Hemen belirtmek gerekir ki; bu tür uyuşmazlıkların sağlıklı, adil ve doğru bir çözüme ulaştırılabilmesi, davalıya yapılan temlikin gerçek yönünün diğer bir söyleyişle miras bırakanın asıl irade ve amacının duraksamaya yer bırakmayacak biçimde ortaya çıkarılmasına bağlıdır. Bir iç sorun olan ve gizlenen gerçek irade ve amacın tespiti ve aydınlığa kavuşturulması genellikle zor olduğundan bu yöndeki delillerin eksiksiz toplanılması yanında birlikte ve doğru şekilde değerlendirilmesi de büyük önem taşımaktadır.

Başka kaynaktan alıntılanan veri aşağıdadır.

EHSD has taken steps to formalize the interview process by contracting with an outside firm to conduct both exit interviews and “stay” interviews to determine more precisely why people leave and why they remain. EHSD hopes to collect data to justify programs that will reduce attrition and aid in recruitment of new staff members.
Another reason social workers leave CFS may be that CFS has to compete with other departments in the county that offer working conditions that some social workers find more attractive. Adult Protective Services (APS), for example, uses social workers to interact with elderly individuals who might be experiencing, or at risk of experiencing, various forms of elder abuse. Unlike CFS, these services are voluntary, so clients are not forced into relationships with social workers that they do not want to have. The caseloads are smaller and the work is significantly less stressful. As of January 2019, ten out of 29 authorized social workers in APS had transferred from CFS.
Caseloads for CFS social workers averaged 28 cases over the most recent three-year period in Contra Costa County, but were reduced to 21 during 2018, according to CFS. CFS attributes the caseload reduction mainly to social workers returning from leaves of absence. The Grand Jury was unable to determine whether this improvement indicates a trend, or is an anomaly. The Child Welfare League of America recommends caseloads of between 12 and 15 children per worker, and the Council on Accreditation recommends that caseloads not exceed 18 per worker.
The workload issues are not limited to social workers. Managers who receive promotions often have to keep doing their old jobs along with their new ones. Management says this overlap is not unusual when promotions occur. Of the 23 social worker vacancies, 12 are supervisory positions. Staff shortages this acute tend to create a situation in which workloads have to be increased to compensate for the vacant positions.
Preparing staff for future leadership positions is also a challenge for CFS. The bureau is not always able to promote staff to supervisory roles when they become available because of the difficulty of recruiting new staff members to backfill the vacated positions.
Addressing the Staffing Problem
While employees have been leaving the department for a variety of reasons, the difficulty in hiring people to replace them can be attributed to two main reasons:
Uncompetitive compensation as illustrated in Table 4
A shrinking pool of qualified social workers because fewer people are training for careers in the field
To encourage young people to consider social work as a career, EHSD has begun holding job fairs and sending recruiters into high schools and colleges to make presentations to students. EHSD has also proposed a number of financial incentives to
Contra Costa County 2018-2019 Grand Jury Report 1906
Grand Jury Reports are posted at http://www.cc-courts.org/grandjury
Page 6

Bunun içinde ülke ve yörenin gelenek ve görenekleri, toplumsal eğilimleri, olayların olağan akışı, miras bırakanın sözleşmeyi yapmakta haklı ve makul bir nedeninin bulunup bulunmadığı, davalı yanın alış gücünün olup olmadığı, satış bedeli ile sözleşme tarihindeki gerçek değer arasındaki fark, taraflar ile miras bırakan arasındaki kişisel ilişki gibi olgulardan yararlanılmasında zorunluluk vardır.
Öte yandan miras bırakan sağlığında hak dengesini gözeten kabul edilebilir ölçüde ve tüm mirasçıları kapsar biçimde bir paylaştırma yapmışsa mal kaçırmak kastından söz edilmeyeceğinden olayda 01.04.1974 tarih 1/2 sayılı Yargıtay İçtihadı Birleştirme Kararının uygulanamayacağı da kuşkusuzdur.
Somut olayda; davalılar, mirasbırakanın sağlığında diğer çocuklarına da mal temlik ettiğini savunmuş, bir kısım tanıklar da bu savunmayı doğrulayan şekilde beyanda bulunmuşlardır.
Ne var ki, mahkemece davalıların paylaştırma savunması üzerinde durulmadan sonuca gidilmesi hatalı olmuştur.
Hal böyle olunca, mirasbırakan tarafından tüm mirasçılar arasında hak dengesini gözeten kabul edilebilir ölçüde paylaştırma yapılıp yapılmadığının tespiti bakımından mirasbırakan adına kayıtlı taşınmazlar ile tüm mirasçılara sağlararası ve ölüme bağlı tasarruflarla intikal eden taşınır, taşınmaz mal ve hakların araştırılması tapu kayıtları ve varsa öteki delil ve belgelerin merciinden getirtilmesi, gerektiği takdirde herbir mirasçıya nakledilen malların ve hakların nitelikleri ve değerleri hususunda uzman bilirkişiden rapor alınması böylece murisin paylaştırma kastının bulunup bulunmadığının açıklığa kavuşturulması gerekirken eksik incelemeyle yazılı olduğu şekilde karar verilmesi isabetsizdir.
Davalıların temyiz itirazları yerindedir, kabulü ile, hükmün (6100 sayılı Yasanın geçici 3.maddesi yollaması ile) 1086 sayılı HUMK’un 428.maddesi gereğince BOZULMASINA, alınan peşin harcın temyiz edene geri verilmesine, 22.10.2018 tarihinde oybirliğiyle karar verildi.